Verification and validation, especially under ISO 14065, ensures that carbon offset projects, emissions reporting, and climate data are credible, verifiable, and internationally accepted.

“Think of your home. Now think of the Earth. It is either this, or this.”

8. Accreditation as National Infrastructure

“Construction is more than a sector. It’s the foundation of national development.”
Arch. Gitau, speaking on behalf of Principal Secretary Arumonyang

The Ministry of Roads and Transport emphasized how quality systems ensure safe, lasting, and innovative infrastructure aligned with Kenya’s development goals.

9. Universities and Quality Leadership

Prof. Ombati Thomas, University of Nairobi, called accreditation a “trust-builder,” vital to Kenya’s progress under Vision 2030 and BETA.

“We don’t just build skills. We build leaders.”

10. Investing in People

Dr. Josephine N. Rioki reminded the audience that mentorship, fellowships, and lifelong learning are critical to sustaining quality systems.

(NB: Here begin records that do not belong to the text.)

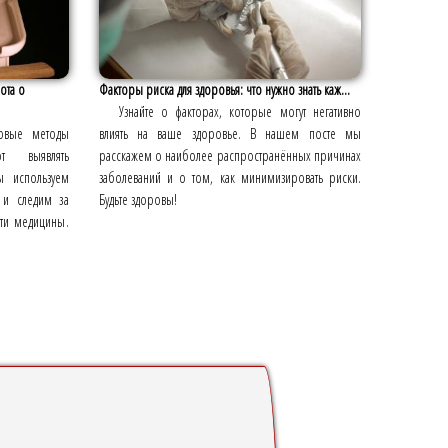
ота о
Факторы риска для здоровья: что нужно знать каж...
Узнайте о факторах, которые могут негативно
довые методы
влиять на ваше здоровье. В нашем посте мы
т выявлять
расскажем о наиболее распространённых причинах
ы используем
заболеваний и о том, как минимизировать риски.
 и следим за
Будьте здоровы!
сти медицины.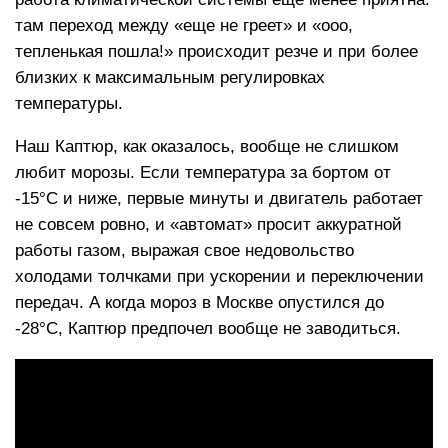
там переход между «еще не греет» и «ооо,
тепленькая пошла!» происходит резче и при более
близких к максимальным регулировках
температуры.
Наш Каптюр, как оказалось, вообще не слишком
любит морозы. Если температура за бортом от
-15°С и ниже, первые минуты и двигатель работает
не совсем ровно, и «автомат» просит аккуратной
работы газом, выражая свое недовольство
холодами толчками при ускорении и переключении
передач. А когда мороз в Москве опустился до
-28°С, Каптюр предпочел вообще не заводиться.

“Accreditation is a promise — and it’s about people.”

The Road to November

The Pre-Conference was more than an event. It was a curtain raiser for the main International Accreditation Conference (#IAC2025), set to take place in November 2025.

With sectors as diverse as fintech, ocean science, AI, trade, infrastructure, and climate policy represented, it’s clear that accreditation is a shared language of progress.

As CEO Dr. Walter Ongeti put it:

“We’ve been challenged — in the best way possible.”